| SELECTED TEXT |
_ _ _ _ _ _ _

I was wondering if anybody had any experience with dealing with asbestos - is getting rid of it really as intensive as DH says it is? What are the risks of it getting dislodged through things like leaks etc? Is it easy enough to get rid of in small batches or is it easier to do all at once?
I'm pretty sure you can get a plasterer to just skim it. Removing all ceilings seems incredibly drastic and way more likely to create uncontrollable levels of dust.
You can get a test for a couple of hundred pounds. If it's just textured ceilings then it's really no big deal unless you are cutting or drilling it. Obviously be aware that it's there, if you are changing a light fitting hoover up the dust, we're a mask. Usually the most pragmatic solution is to over tack and plater the ceiling. Some people may over skim directly but the adhesion may be patchy. Basically be aware but its not a huge problem. Hope this helps
Asbestos is horrible shit. If you have a choice to not live with it, take it.
agreee I have heard you can skim it
You would create more of a hazard by removing and potentially releasing asbestos fibres than by boarding over and skimming. Asbestos was banned in 1999, so any Artex predating this has the potential to contain asbestos and it is easy to get it tested to confirm.
if a company comes out to do a test, how do you know they're not saying there's asbestos there just to then go on to sell you their asbestos removal services?
@drummergirl34 use an online test lab - you take the sample yourself and send it off.
How come the surveyors are so sure it contains asbestos? I don't think there's any way to know for sure without testing it?
We have artex on many of our ceilings. It cost us £25 to get two ceiling samples tested by a council company. The results came back negative, so we scraped the artex and had it skimmed. If the results had been positive for artex, I think we'd have had to board the ceiling first.
Thanks for the feedback. Oddly, DH's friend was absolutely convinced the entire ceiling needed to go if they found asbestos but they could have misunderstood that it was the texturing on the ceiling and could have been thinking we were talking about it being in the ceiling itself (correct me if I'm wrong but wasn't that the problem with swimming pool ceilings in the 80s/90s?). I too thought you could skim it so good to know I'm not going mad!
Aware this is getting a bit ahead of myself considering it hasn't been tested yet but does anybody know how easy it is the accidentally dislodge asbestos - for example, through a leak/damp, moving furniture around in the rooms above the ceilings where it is or doing other renovation work that doesn't involve the ceiling? This is one of DH's big concerns but I've always been told, like others and the survey has said, unless you're about to cut into it directly, you don't really have to worry about it. (I'm also fairly convinced the flat we are current renting has asbestos in it as it's about the right age!!)
The advice is to get a plasterer to skim it. That way it's still in tact and covered.
Also there are different types of asbesdos and some are more problematic then others.
Yes you could also employ the council to test a sample of worried
Artex contains around 1.8 to 3.8% chrysotile (white asbestos, less risky than other types) and was designed so that the fibres were both bonded and encapsulated. It is further sealed by a layer of paint. The only way to release those fibres is to drill or cut into it. You won't release fibres by moving furniture around and if it gets damp (such as in a significant leak), the risk of fibres being released is low because the material will be wet.
Other asbestos products, such as roofing felt, cement sheets, floor tiles, brake and clutch linings etc, contained much higher amounts of asbestos.
The risk from Artex is negligible unless you drill or cut into it, and even then it is easily managed.
I would have thought the only way to know if it has asbestos, is to get it tested. It's really easy to chip a bit off, double bag it and send it to be tested. You can even get the results within 24 hours.

_ _ _ _ _ _ _

| ENTRIES PROVIDED |

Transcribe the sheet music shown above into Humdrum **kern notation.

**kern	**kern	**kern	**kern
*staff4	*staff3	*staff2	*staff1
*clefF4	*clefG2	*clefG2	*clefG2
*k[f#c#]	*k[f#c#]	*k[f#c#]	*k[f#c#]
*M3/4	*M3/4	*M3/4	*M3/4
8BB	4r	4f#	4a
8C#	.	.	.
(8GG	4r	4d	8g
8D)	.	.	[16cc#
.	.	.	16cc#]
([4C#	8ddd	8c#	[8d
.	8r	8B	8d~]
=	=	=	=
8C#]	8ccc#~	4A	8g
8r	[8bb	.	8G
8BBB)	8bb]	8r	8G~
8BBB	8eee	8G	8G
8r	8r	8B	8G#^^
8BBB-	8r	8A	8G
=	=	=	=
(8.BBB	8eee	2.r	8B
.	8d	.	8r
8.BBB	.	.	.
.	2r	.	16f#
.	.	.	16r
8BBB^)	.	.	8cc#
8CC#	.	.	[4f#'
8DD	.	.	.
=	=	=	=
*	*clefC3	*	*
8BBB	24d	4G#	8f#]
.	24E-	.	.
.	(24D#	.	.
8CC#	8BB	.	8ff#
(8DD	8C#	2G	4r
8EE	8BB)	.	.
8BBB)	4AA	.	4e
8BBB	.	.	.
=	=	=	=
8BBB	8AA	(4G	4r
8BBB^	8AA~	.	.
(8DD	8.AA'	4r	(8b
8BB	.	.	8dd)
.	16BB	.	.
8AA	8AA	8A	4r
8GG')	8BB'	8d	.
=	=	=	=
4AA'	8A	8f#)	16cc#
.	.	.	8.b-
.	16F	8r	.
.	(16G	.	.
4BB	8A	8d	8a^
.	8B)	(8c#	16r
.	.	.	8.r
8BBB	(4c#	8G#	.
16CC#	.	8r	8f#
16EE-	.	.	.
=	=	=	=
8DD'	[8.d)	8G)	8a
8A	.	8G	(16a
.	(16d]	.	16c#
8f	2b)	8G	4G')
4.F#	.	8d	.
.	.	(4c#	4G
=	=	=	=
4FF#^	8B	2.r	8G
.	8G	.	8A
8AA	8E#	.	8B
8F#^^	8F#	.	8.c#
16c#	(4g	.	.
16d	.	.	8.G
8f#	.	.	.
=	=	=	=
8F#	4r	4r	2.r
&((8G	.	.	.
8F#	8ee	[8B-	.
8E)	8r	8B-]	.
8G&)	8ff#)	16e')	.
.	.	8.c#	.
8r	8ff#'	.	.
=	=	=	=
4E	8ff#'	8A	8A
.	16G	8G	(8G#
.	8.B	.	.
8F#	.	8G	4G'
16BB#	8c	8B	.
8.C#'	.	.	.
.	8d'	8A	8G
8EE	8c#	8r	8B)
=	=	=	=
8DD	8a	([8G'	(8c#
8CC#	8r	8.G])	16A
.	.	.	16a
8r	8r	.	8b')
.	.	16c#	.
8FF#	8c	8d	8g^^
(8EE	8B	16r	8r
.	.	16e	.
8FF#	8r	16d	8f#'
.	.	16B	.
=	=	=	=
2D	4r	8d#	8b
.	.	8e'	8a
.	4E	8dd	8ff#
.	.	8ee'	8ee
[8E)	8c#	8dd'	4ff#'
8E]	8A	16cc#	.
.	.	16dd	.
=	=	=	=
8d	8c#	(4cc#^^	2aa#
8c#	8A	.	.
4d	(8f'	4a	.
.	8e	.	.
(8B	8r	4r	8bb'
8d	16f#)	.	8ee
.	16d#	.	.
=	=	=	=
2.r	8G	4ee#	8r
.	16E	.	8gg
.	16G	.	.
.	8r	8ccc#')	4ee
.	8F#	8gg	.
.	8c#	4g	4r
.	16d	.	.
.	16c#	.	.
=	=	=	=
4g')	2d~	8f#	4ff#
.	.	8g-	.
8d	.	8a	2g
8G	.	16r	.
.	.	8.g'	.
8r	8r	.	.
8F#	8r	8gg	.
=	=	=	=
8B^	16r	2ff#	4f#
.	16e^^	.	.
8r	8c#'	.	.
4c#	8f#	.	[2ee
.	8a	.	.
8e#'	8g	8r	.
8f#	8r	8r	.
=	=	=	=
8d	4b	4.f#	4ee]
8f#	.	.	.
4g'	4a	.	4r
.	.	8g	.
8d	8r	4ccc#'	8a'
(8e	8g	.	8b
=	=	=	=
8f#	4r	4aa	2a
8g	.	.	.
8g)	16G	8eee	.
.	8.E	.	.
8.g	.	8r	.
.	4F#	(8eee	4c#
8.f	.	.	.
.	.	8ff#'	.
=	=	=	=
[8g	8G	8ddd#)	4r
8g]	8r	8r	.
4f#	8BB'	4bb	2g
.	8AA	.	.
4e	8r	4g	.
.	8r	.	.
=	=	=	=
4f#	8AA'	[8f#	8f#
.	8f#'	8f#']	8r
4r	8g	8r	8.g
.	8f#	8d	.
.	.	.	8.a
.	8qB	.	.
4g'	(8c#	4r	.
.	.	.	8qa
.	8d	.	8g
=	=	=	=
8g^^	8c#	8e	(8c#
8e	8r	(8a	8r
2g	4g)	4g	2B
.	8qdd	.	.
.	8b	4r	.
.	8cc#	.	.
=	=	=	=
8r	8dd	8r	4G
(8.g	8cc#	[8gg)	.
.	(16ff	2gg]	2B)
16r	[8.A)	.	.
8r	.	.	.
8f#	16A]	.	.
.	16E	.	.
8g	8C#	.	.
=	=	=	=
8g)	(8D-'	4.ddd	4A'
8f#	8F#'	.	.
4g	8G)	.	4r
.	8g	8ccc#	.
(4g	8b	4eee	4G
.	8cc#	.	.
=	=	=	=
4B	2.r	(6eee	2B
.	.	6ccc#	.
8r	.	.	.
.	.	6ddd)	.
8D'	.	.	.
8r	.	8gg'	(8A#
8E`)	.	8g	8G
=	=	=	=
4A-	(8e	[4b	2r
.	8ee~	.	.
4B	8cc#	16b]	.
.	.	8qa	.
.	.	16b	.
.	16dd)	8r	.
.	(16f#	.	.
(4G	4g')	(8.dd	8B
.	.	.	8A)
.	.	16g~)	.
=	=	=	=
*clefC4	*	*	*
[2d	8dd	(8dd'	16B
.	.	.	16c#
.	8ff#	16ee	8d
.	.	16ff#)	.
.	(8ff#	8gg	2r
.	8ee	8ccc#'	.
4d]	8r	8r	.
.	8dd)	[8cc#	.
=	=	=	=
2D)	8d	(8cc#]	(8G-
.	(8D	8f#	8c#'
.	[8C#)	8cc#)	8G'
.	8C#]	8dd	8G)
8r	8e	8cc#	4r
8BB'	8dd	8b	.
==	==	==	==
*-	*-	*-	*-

_ _ _ _ _ _ _

| AIM OF THE TASK |
Copy the asbestos discussion from "How come the" up to and including "the ceiling first.", switching "surveyors" to "inspectors".

| ANSWER FOR THE TASK |
How come the inspectors are so sure it contains asbestos? I don't think there's any way to know for sure without testing it?
We have artex on many of our ceilings. It cost us £25 to get two ceiling samples tested by a council company. The results came back negative, so we scraped the artex and had it skimmed. If the results had been positive for artex, I think we'd have had to board the ceiling first.